A major draw for Fendt was his autonomy. He wrote the script, directed the film and worked with his own contacts. Starting out in Europe or the US is more complicated - you're not going to make a film for a long time because the first step is usually the bottom rung at a production company.
Then there's the survival issue. Lots of filmmakers want to make art, but need to make a living to make art. In China, Fendt could throw himself into the gritty world of filmmaking proper and it didn't matter as much if he made mistakes. With low production costs and a low cost of living he could afford to.
For documentary filmmaker Van Yang, 25, from Chicago, China presents a rich world of unexplored niches. His current project, a documentary called Red Hot Green China, looks at the untold story of environmentally aware China. For many documentary makers, China is a place of great interest, but little known to the rest of the world.
"These films are not going to be big blockbuster hits, but they're going to tell something intimate about a culture not everybody understands," says Yang. "The opportunity is that there's this vacuum. The Chinese media hasn't shared enough about the real China."
Increasing media focus coupled with dire economic circumstances in the West is part of the push. And it all sounds rather wonderful - China as the land of opportunity. But Michael McDermott, founder of Beijing-based production company Gung Ho Films, thinks the hype leads to false expectations.
"You can't just come here and say 'I'm going to be a filmmaker'," says McDermott, who trained at UCLA before coming to China 19 years ago. "It won't happen overnight. I know a lot of people who are coming here without the language. They think it'll be really cool to come here and then take something back to the States. The first movie I made here was in '97, which was seven years after I moved here."
And what about Chinese filmmakers? Classic Chinese film has a unique aesthetic, quite different from Western techniques. Fendt doesn't see it as a problem, but an inevitable consequence of a globalized world, a fusing of foreign techniques with Chinese tradition.
He says more productions coming to China bring increasing openness to change in the industry. "The Chinese crew we worked with on Beijing Taxi probably learned more than we did," says Fendt. "They saw another way of movie making, from a 'dreamer' kind of view, and less from a business point of view."
As with many people living in Beijing, Fendt finds there's appeal in being a foreigner, as a guy from the outside. And, for now, he intends to stay: "I think it would be a waste for me to live here 10 years and then go back home and shoot film there. It just wouldn't make sense."

==*==

THE TASK: Quote the whole passage above about foreign filmmakers working in China, word for word.

Human pose keypoint data:
==*==

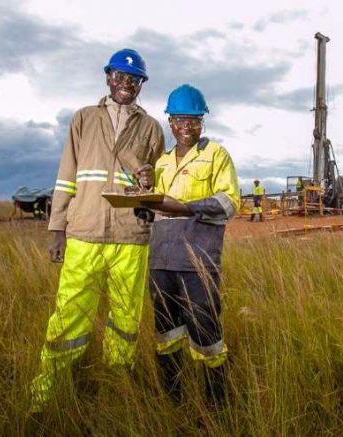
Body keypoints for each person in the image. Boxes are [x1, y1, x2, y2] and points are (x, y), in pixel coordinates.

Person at [29, 48, 165, 412]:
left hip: (131, 237)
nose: (126, 83)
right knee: (69, 314)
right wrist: (57, 228)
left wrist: (148, 183)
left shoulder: (152, 128)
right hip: (84, 233)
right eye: (119, 76)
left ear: (141, 84)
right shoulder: (84, 119)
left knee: (126, 317)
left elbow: (158, 184)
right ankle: (45, 395)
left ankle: (116, 387)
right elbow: (66, 177)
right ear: (108, 77)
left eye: (134, 79)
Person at [142, 84, 239, 406]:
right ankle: (174, 399)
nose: (186, 127)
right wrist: (141, 193)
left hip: (197, 259)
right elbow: (153, 209)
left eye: (194, 120)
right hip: (161, 259)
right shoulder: (161, 162)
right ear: (170, 122)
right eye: (180, 120)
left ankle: (216, 402)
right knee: (166, 332)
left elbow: (229, 202)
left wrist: (184, 207)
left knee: (205, 329)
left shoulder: (215, 155)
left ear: (202, 122)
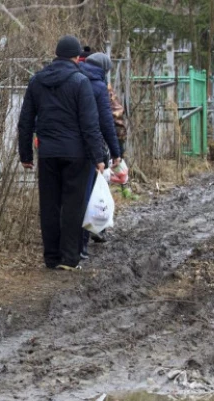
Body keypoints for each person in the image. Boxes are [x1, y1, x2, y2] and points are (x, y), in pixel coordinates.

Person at [18, 36, 105, 271]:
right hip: (76, 154)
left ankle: (51, 257)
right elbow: (90, 123)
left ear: (56, 55)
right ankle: (69, 258)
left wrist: (25, 154)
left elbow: (25, 120)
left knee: (49, 205)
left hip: (47, 153)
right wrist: (98, 157)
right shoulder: (80, 82)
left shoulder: (37, 81)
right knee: (73, 205)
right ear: (77, 57)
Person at [79, 52, 122, 258]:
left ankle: (69, 245)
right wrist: (116, 151)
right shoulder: (99, 87)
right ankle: (88, 237)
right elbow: (108, 120)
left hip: (64, 146)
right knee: (90, 194)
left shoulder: (74, 79)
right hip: (91, 149)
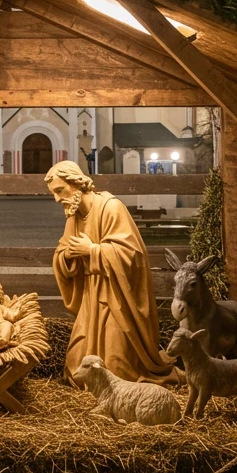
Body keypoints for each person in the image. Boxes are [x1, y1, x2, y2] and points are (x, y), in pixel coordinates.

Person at [45, 160, 177, 385]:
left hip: (117, 298)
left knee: (118, 372)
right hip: (91, 296)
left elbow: (132, 255)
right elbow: (62, 252)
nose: (57, 199)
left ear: (76, 183)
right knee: (76, 371)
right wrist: (67, 256)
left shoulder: (111, 207)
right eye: (53, 194)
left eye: (59, 191)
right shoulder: (74, 216)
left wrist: (92, 250)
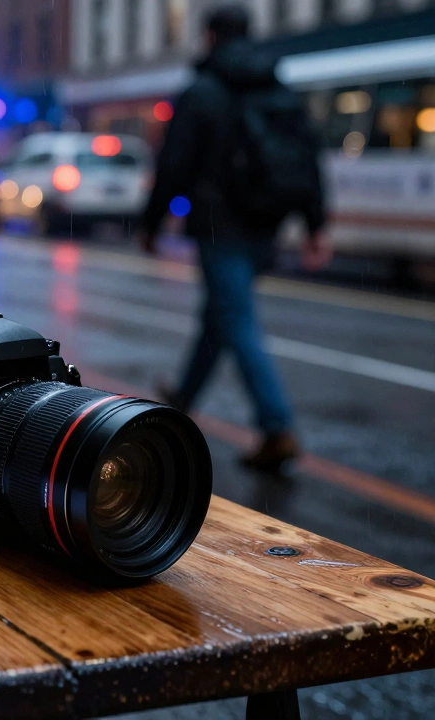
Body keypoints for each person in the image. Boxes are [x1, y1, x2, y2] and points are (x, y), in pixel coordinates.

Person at [136, 4, 330, 473]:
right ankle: (182, 400)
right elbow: (307, 159)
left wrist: (151, 223)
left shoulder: (202, 91)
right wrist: (314, 224)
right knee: (220, 315)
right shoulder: (279, 90)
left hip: (220, 225)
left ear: (209, 38)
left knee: (236, 319)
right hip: (267, 224)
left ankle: (276, 426)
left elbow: (174, 164)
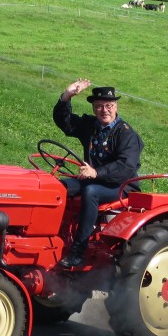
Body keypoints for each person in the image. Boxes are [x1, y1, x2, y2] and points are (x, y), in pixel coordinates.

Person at [52, 78, 144, 267]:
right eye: (99, 106)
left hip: (121, 186)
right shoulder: (91, 126)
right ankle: (54, 238)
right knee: (58, 187)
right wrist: (67, 96)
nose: (104, 110)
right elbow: (65, 122)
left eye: (109, 106)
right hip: (93, 180)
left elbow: (125, 166)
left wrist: (96, 172)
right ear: (94, 109)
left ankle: (78, 251)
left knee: (91, 192)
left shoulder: (126, 134)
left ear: (116, 106)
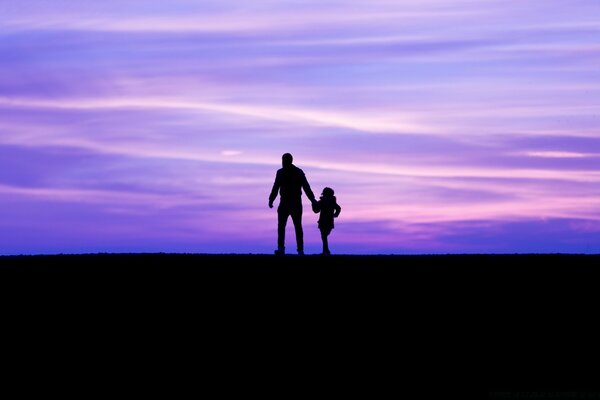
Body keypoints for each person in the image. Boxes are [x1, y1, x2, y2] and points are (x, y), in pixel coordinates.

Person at [269, 153, 316, 255]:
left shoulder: (295, 172)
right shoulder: (285, 172)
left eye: (284, 160)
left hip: (293, 203)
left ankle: (298, 250)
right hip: (288, 203)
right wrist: (271, 199)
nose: (283, 162)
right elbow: (276, 187)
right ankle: (285, 249)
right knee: (286, 226)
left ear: (288, 161)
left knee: (295, 226)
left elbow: (306, 187)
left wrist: (313, 200)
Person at [312, 187, 341, 255]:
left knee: (324, 236)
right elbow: (316, 210)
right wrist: (313, 204)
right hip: (323, 221)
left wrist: (335, 214)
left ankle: (326, 251)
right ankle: (326, 251)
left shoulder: (328, 202)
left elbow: (316, 210)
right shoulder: (324, 202)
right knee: (324, 236)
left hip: (327, 221)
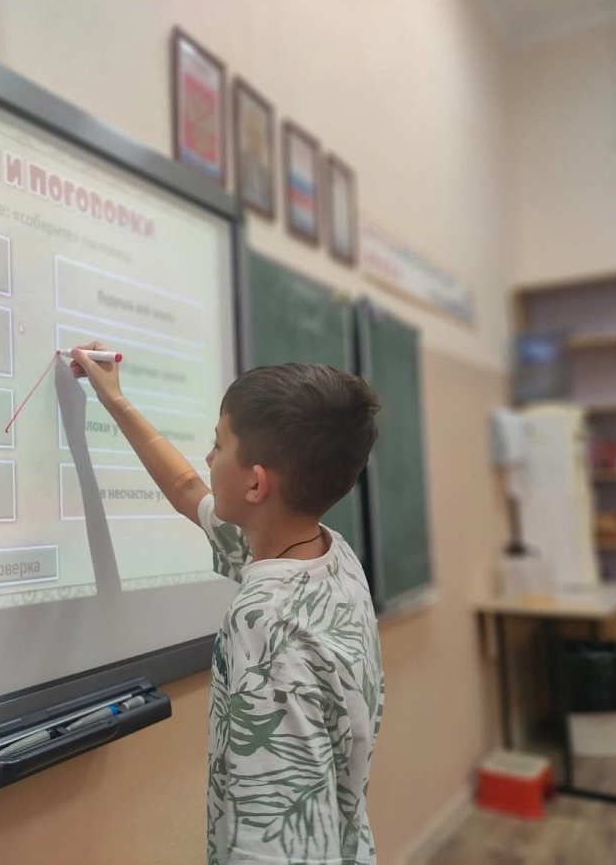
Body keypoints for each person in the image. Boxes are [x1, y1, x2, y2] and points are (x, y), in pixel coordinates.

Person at [69, 344, 385, 865]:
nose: (209, 458)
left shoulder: (266, 624)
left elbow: (275, 840)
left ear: (257, 483)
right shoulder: (329, 554)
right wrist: (115, 400)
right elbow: (186, 489)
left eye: (218, 444)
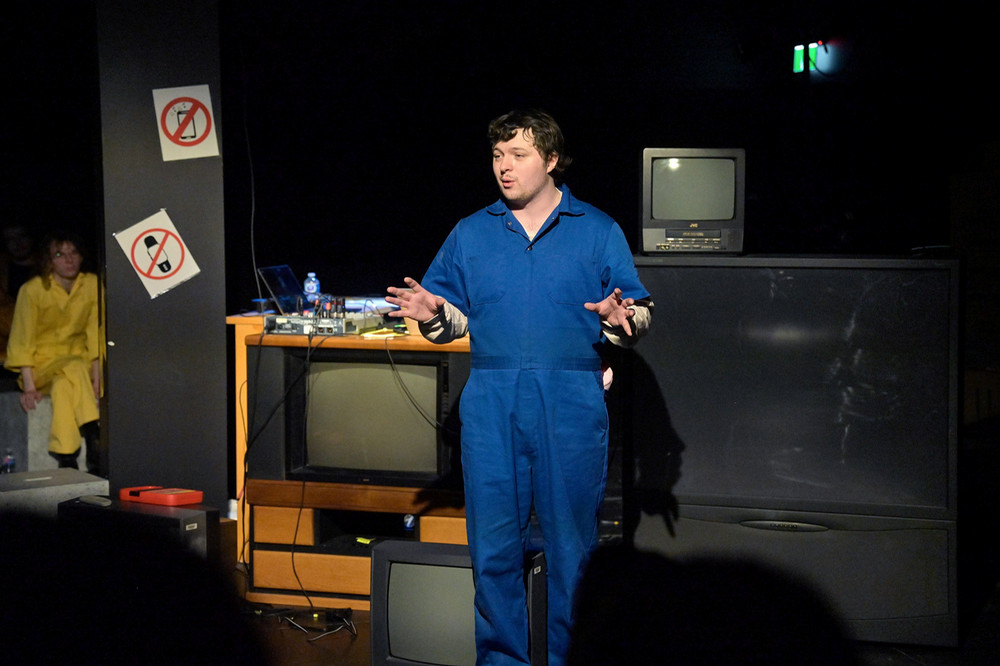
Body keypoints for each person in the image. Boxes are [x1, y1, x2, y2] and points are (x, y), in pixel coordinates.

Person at [387, 109, 652, 666]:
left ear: (551, 159)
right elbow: (451, 322)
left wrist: (617, 317)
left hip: (570, 404)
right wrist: (432, 314)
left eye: (519, 155)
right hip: (493, 404)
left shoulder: (597, 229)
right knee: (494, 554)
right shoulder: (471, 231)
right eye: (497, 156)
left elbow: (638, 315)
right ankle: (502, 660)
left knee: (573, 554)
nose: (504, 168)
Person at [4, 229, 103, 475]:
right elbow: (22, 338)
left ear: (82, 256)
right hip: (41, 368)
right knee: (72, 367)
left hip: (77, 371)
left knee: (63, 385)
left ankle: (67, 457)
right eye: (60, 254)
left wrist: (97, 382)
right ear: (49, 260)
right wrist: (29, 387)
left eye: (74, 253)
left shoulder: (91, 284)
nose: (68, 260)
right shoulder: (34, 289)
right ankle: (94, 436)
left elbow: (96, 336)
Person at [0, 223, 37, 363]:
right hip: (7, 342)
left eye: (21, 236)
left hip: (39, 340)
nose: (17, 243)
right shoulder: (2, 266)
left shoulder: (49, 267)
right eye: (11, 239)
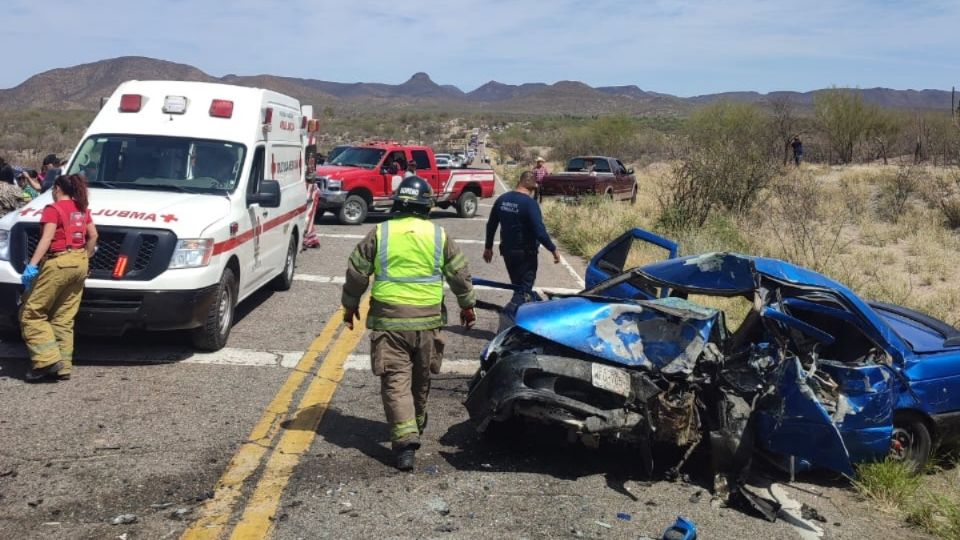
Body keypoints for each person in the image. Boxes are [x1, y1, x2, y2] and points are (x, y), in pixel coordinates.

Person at [341, 176, 476, 471]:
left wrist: (350, 306)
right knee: (420, 380)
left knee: (395, 382)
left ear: (399, 202)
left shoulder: (381, 233)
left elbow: (356, 273)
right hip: (428, 323)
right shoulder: (439, 235)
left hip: (391, 323)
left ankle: (404, 442)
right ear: (426, 205)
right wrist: (467, 307)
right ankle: (413, 425)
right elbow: (459, 274)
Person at [20, 174, 98, 382]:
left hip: (59, 262)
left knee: (31, 313)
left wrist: (32, 266)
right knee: (63, 317)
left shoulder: (53, 210)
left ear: (56, 188)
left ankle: (46, 361)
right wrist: (85, 258)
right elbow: (94, 236)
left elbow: (46, 239)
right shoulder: (81, 209)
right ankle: (63, 367)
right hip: (79, 262)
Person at [483, 171, 560, 305]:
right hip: (525, 254)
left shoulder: (502, 199)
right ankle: (513, 314)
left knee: (517, 287)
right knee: (524, 290)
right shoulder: (530, 204)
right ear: (532, 187)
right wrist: (553, 249)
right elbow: (539, 231)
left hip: (507, 252)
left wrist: (488, 247)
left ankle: (520, 309)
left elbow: (491, 225)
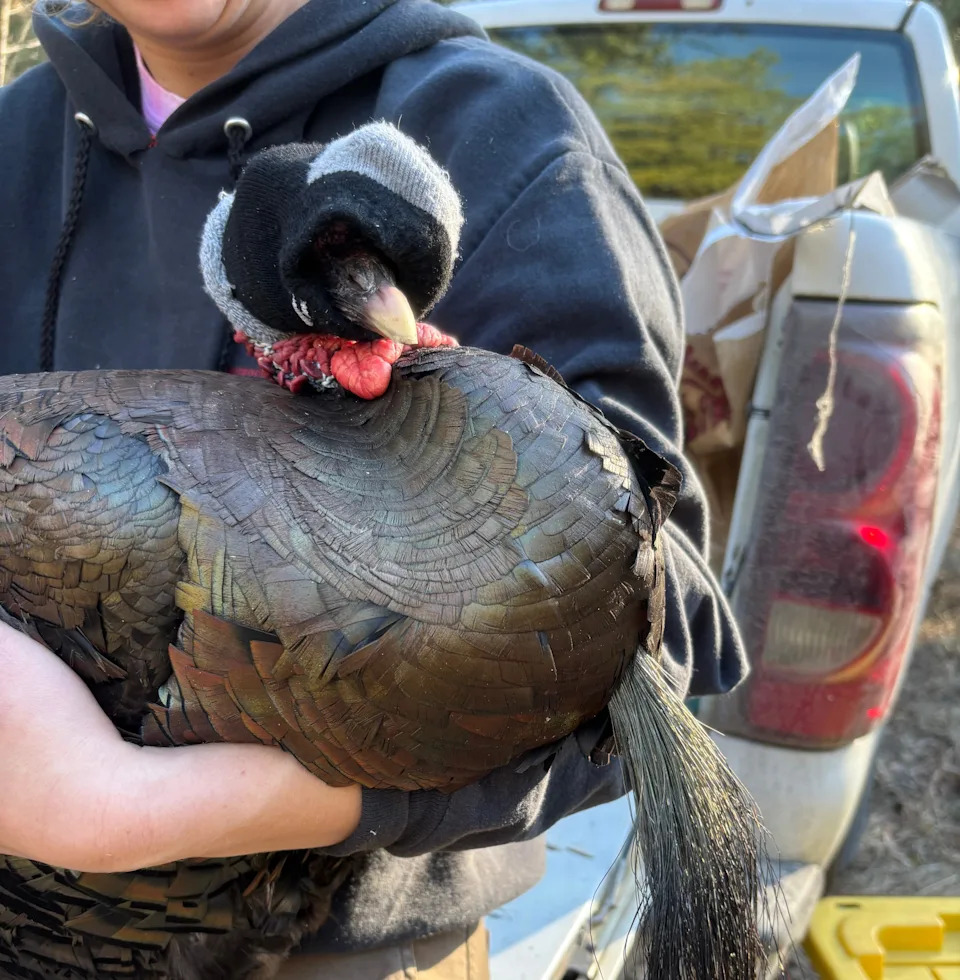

==*==

OUTPUT OF THE EXERCISE:
A major draw for Fendt was his autonomy. He wrote the script, directed the film and worked with his own contacts. Starting out in Europe or the US is more complicated - you're not going to make a film for a long time because the first step is usually the bottom rung at a production company.
Then there's the survival issue. Lots of filmmakers want to make art, but need to make a living to make art. In China, Fendt could throw himself into the gritty world of filmmaking proper and it didn't matter as much if he made mistakes. With low production costs and a low cost of living he could afford to.
For documentary filmmaker Van Yang, 25, from Chicago, China presents a rich world of unexplored niches. His current project, a documentary called Red Hot Green China, looks at the untold story of environmentally aware China. For many documentary makers, China is a place of great interest, but little known to the rest of the world.
"These films are not going to be big blockbuster hits, but they're going to tell something intimate about a culture not everybody understands," says Yang. "The opportunity is that there's this vacuum. The Chinese media hasn't shared enough about the real China."
Increasing media focus coupled with dire economic circumstances in the West is part of the push. And it all sounds rather wonderful - China as the land of opportunity. But Michael McDermott, founder of Beijing-based production company Gung Ho Films, thinks the hype leads to false expectations.
"You can't just come here and say 'I'm going to be a filmmaker'," says McDermott, who trained at UCLA before coming to China 19 years ago. "It won't happen overnight. I know a lot of people who are coming here without the language. They think it'll be really cool to come here and then take something back to the States. The first movie I made here was in '97, which was seven years after I moved here."
And what about Chinese filmmakers? Classic Chinese film has a unique aesthetic, quite different from Western techniques. Fendt doesn't see it as a problem, but an inevitable consequence of a globalized world, a fusing of foreign techniques with Chinese tradition.
He says more productions coming to China bring increasing openness to change in the industry. "The Chinese crew we worked with on Beijing Taxi probably learned more than we did," says Fendt. "They saw another way of movie making, from a 'dreamer' kind of view, and less from a business point of view."
As with many people living in Beijing, Fendt finds there's appeal in being a foreigner, as a guy from the outside. And, for now, he intends to stay: "I think it would be a waste for me to live here 10 years and then go back home and shoot film there. It just wouldn't make sense."